2. My study/reading basket. It holds my Bible(s), journal(s), books I am currently reading, a book of writings by a friend & writing implements. It is a pretty wicker basket, sturdy with handles. I can carry it wherever I go in the house or outside. Picking up my basket & going outside to read & bask in the sunshine brings joy to me.

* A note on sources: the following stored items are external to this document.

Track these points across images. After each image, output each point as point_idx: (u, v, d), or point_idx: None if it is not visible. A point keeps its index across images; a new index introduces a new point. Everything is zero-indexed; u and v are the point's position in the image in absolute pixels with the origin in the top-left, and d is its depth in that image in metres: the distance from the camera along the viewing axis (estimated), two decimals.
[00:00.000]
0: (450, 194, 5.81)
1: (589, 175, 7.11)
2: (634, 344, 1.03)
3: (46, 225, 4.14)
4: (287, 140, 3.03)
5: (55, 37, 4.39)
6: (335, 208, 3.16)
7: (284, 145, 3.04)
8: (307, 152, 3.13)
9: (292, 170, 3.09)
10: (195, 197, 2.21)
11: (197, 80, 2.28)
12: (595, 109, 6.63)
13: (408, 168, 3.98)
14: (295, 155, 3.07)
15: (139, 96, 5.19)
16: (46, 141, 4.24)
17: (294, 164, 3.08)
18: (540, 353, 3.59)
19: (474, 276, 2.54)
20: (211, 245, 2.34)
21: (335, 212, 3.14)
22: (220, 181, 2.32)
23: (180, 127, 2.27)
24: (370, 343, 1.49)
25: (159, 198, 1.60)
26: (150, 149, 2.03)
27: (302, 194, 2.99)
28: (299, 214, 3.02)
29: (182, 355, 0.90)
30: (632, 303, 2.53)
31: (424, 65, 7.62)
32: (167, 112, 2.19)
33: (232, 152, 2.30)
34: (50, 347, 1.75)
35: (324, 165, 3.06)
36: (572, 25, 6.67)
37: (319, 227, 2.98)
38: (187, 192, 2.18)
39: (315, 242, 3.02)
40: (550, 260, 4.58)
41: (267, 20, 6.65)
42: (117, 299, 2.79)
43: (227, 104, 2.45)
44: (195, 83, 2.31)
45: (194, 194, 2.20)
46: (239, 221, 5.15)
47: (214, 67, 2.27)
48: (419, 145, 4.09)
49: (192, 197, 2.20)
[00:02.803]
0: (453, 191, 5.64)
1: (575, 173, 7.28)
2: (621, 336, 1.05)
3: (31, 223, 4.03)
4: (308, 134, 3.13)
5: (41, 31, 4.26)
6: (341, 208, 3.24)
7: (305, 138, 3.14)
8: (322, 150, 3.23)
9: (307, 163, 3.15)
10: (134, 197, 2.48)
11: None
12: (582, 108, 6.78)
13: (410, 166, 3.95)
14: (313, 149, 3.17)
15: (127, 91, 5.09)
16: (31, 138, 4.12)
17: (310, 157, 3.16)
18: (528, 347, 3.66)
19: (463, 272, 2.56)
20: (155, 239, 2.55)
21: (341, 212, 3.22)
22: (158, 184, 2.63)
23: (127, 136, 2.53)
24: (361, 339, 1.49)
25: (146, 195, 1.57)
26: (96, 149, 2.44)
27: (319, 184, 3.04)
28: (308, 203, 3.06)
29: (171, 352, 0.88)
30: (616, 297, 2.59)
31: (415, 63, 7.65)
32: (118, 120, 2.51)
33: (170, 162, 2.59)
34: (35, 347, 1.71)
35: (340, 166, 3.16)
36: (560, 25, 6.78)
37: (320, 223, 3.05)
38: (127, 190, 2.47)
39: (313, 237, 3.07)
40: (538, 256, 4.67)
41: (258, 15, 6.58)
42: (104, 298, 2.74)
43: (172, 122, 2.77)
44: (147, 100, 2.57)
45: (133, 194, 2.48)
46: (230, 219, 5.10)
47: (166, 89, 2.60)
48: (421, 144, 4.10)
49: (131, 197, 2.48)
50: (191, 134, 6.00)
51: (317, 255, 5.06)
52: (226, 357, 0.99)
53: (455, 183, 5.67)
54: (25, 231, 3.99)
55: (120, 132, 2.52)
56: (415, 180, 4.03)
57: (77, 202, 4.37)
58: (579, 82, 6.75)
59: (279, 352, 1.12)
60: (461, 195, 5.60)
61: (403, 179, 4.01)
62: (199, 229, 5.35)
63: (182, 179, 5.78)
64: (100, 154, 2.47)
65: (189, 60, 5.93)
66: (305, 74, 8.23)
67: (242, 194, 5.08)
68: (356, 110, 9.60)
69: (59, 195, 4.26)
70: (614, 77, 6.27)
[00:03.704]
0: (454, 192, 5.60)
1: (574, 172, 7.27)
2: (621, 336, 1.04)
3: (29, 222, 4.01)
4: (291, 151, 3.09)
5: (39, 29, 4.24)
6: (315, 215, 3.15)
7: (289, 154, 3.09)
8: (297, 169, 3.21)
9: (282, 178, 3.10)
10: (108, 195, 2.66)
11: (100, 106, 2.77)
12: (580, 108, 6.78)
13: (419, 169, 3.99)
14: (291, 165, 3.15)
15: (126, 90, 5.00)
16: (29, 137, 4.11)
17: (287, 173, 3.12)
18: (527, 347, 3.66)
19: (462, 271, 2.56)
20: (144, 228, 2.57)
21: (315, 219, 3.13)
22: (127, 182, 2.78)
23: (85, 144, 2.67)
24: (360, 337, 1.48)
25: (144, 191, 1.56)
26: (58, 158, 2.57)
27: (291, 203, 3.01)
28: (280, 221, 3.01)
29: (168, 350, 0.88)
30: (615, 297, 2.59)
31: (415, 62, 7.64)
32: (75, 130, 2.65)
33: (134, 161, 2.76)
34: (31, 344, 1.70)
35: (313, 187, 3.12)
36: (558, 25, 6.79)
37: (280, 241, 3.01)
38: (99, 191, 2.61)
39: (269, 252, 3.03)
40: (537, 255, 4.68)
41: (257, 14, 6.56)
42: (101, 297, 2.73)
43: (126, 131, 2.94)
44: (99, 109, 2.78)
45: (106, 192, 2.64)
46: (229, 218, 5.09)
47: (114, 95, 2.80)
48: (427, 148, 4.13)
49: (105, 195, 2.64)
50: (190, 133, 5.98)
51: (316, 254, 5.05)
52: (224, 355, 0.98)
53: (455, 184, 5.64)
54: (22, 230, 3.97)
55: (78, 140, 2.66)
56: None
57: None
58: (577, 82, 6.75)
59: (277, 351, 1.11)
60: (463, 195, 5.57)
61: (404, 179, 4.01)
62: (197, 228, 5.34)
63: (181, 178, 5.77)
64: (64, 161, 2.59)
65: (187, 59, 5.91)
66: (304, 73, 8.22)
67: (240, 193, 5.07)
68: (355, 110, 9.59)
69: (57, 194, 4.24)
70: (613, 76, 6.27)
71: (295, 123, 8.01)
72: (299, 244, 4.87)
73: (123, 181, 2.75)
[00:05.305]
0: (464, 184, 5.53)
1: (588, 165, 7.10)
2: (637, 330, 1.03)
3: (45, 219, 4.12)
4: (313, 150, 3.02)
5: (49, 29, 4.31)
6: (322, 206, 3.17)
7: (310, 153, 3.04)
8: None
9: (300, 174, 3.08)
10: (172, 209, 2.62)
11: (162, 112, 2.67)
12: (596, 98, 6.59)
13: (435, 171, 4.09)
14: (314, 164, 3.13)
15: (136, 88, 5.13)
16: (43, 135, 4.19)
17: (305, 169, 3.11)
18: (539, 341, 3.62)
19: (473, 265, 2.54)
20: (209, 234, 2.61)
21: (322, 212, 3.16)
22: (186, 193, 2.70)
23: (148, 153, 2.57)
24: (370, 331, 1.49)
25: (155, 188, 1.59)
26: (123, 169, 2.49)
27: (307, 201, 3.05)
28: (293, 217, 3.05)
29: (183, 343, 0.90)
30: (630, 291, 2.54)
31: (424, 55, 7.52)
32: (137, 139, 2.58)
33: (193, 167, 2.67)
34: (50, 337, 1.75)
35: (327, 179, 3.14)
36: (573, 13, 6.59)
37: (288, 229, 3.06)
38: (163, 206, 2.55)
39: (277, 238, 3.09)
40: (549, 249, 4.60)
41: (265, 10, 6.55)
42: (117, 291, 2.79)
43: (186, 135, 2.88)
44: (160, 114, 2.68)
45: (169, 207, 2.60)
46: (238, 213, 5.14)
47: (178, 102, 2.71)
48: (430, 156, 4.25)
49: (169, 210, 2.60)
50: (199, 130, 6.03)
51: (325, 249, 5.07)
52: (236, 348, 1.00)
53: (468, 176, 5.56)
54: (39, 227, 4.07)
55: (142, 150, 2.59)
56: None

3. The third thing on my list is my journal. It is almost like my imaginary friend. It is filled with notes from the days weather, things to do, insights, poems, quotes, gratitude's, blessings, scriptures, long journal entries, joys, hurts, fears & the list goes on. Each page is created sometimes daily, sometimes in advance with collaging, drawings & pictures. Sometimes nothing but writing & more writing in my journal. Seeing my journal brings me delight because I can write/create anything I want to & it is another way for me to Worship the God I am endeared to. And how He designed me, to jot notes, to nuture my creative side, process through stuff & put words on paper.

4. Hard backed books, old & new. I love the feel in my hands, the artistic covers, & the engravings. I enjoy them so much I use them creatively around my house for decorations. One time I used a several Little House on the Prairies books to raise the height of a lamp. I currently have these books on my mantle. Dh was going to get rid of book by Bryon.


5. Breezes through windows gently blowing the curtains & caressing my face bring joy to me. I can wash dishes & gaze at the trees, my rose of sharon, & the neighbors honeysuckle that has grown over our fence. Many of times a bird as stop by to greet me, a hummingbird in the rose of sharon, butterfly's & clouds greeting me. A few weeks back I watched a thunderstorm outside of my window. Yesterday as I washed dishes, I prayed, shed a few tears for my mom & swayed to the music. I let God delight in me. I delighted in Him.

6. Two new recent items that brings me joy are. The wooden swing made by j hanging from our tree & the two garden boxes we made out of some old materials. They are waiting to be filled with dirt & herbs. It brings me joy to dream about what I will put in.

7. The last thing couple of things I will mention today (there are more) that brings me feelings of delight & joy is old movies. I love old movies with the sound of live orchestras playing. Last night we watch Agatha Christies Murder on the Orient Express. The orchestra & artwork at the beginning just made me happy! Good movie too! I also love old quaint towns, pretty things around my home (I enjoy decorating on a limited budget) & music.

What gives you the feelings of joy, feelings of delight? Where do you found your daily joys in the midst of life being "so daily?"

What tangible thing can you do today to break up the daily routine? Take a walk, try a new recipe, start a new book, swing, gaze outside at the birds or clouds or just sit quietly and let God delight in you as you delight in Him & His creations.